Devons-nous pour autant nous résigner à disparaître, victimes des pollutions, mais aussi de la baisse de la biodiversité, et demain de la microbiodiversité, ou bien des transferts génétiques horizontaux dont on ne sait finalement presque rien ? Non, répondent les plus optimistes, car on ne sait pas non plus comment et à quelle vitesse l'être humain s'adapte à toutes ces évolutions, ni quelles solutions il trouvera pour répondre à ces menaces. Verra-t-on, après demain, des nanomédicaments nettoyer ou remplacer les cellules humaines détruites, rendant au passage la médecine actuelle totalement obsolète ? Au-delà des hypothèses, entre probabilité et science-fiction, ce congrès a rappelé que les scientifiques, comme les décideurs, devraient retrouver la modestie et l'humilité qui permettent de dire « Je ne sais pas » face à des questions sans réponses.

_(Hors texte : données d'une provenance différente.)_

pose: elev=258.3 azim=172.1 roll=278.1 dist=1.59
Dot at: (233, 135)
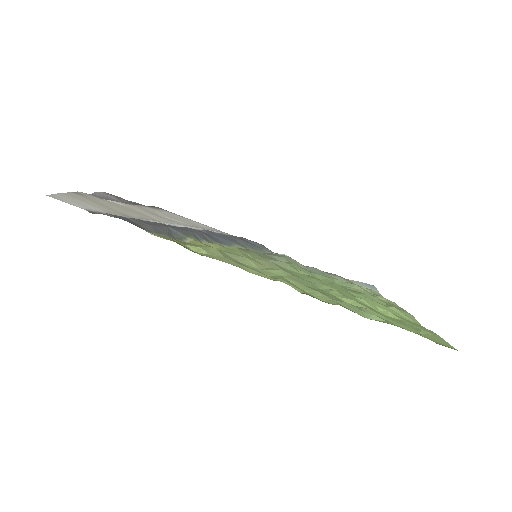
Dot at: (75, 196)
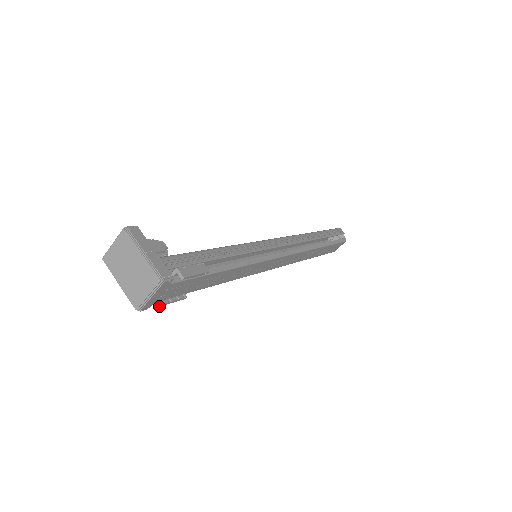
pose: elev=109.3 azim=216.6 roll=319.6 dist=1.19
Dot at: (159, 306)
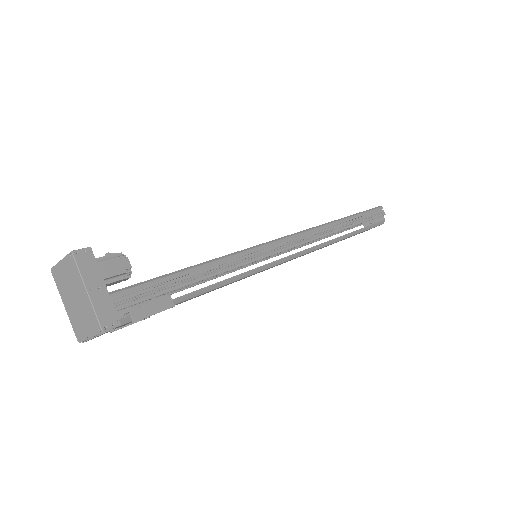
Dot at: (110, 332)
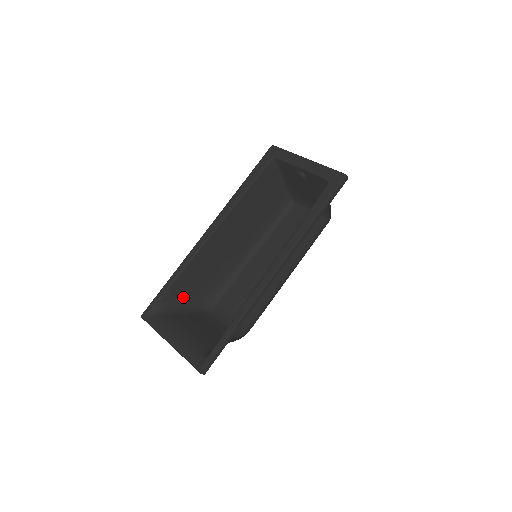
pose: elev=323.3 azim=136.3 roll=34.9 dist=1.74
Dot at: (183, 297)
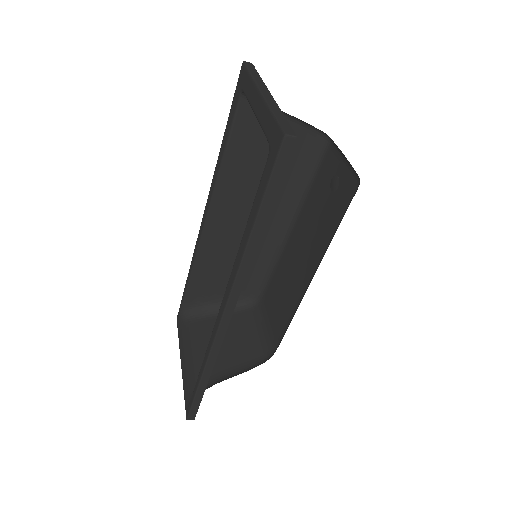
Dot at: (213, 296)
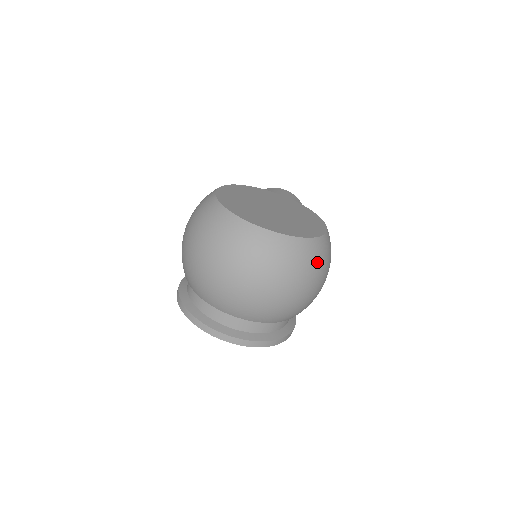
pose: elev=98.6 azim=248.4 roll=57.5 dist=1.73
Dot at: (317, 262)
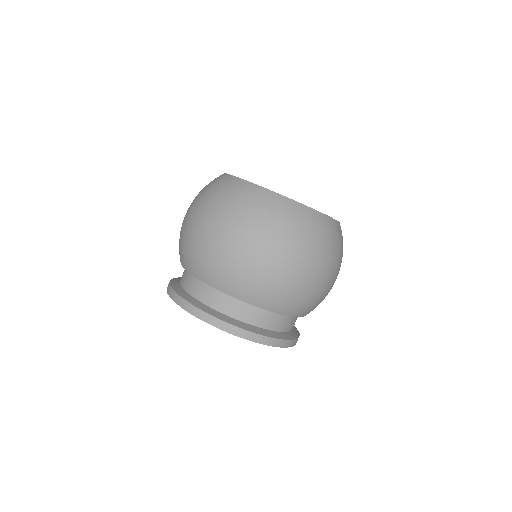
Dot at: (338, 245)
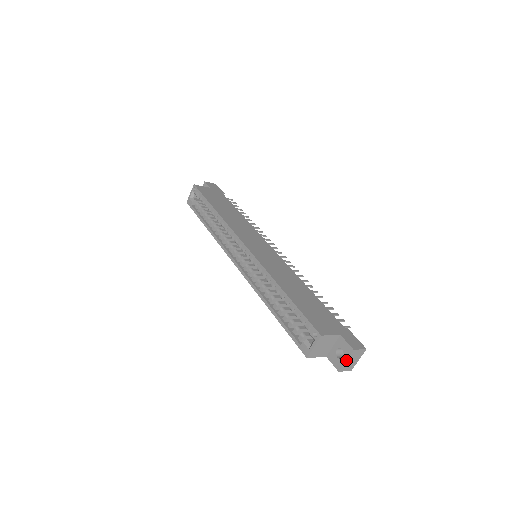
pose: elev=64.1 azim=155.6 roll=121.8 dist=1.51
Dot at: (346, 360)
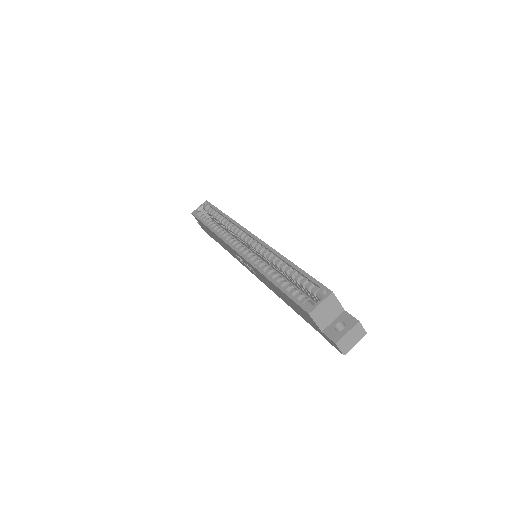
Dot at: (348, 331)
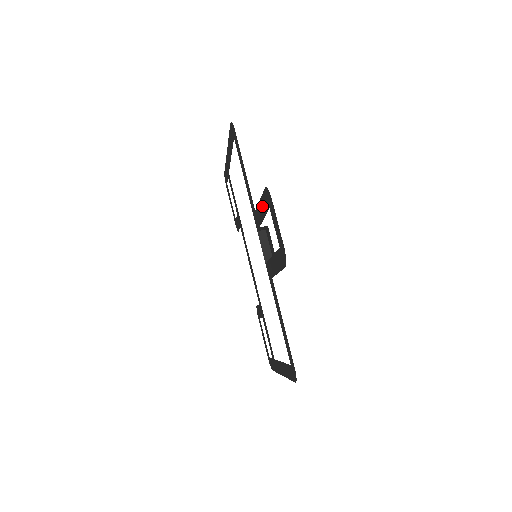
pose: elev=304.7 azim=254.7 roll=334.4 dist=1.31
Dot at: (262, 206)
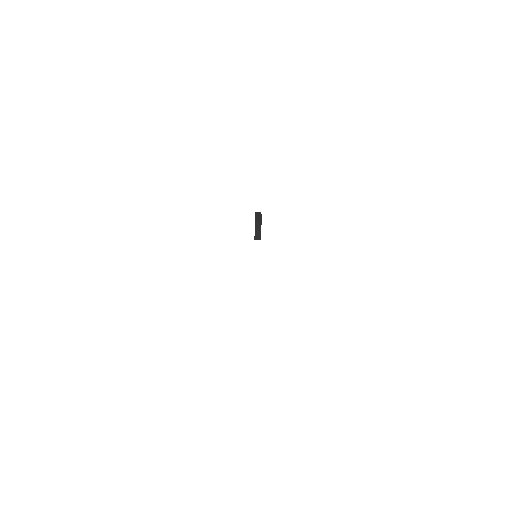
Dot at: occluded
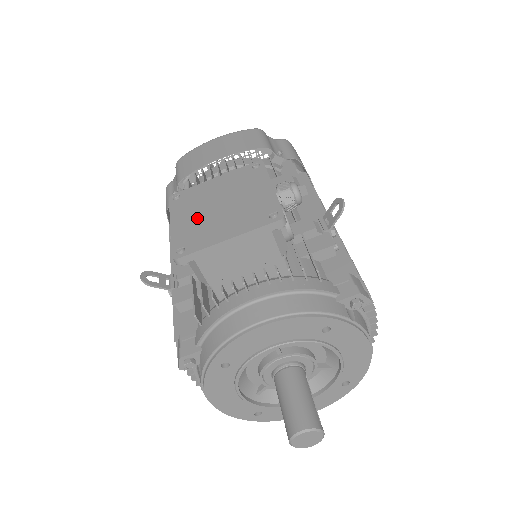
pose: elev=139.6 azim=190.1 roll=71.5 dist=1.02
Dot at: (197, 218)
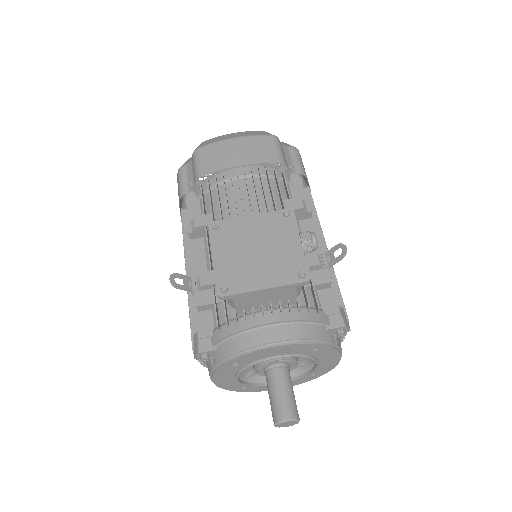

Les travaux se sont achevés par une séance plus philosophique que scientifique, magistralement introduite par David Gee, l'un des dirigeants de l'Agence européenne de l'environnement. Abordant la notion de prudence, il a rappelé, y compris face à des sujets presque consensuels, comme l’innocuité des téléphones mobiles, que « l'absence de preuve de risque ne prouve pas pour autant qu'il n'y a pas de risque ». D'ailleurs, a-t-il terminé, on a cru à l'innocuité de l'amiante pendant 20 ans, mais le danger est apparu brutalement au bout de 25 ans d'usage et d'exposition.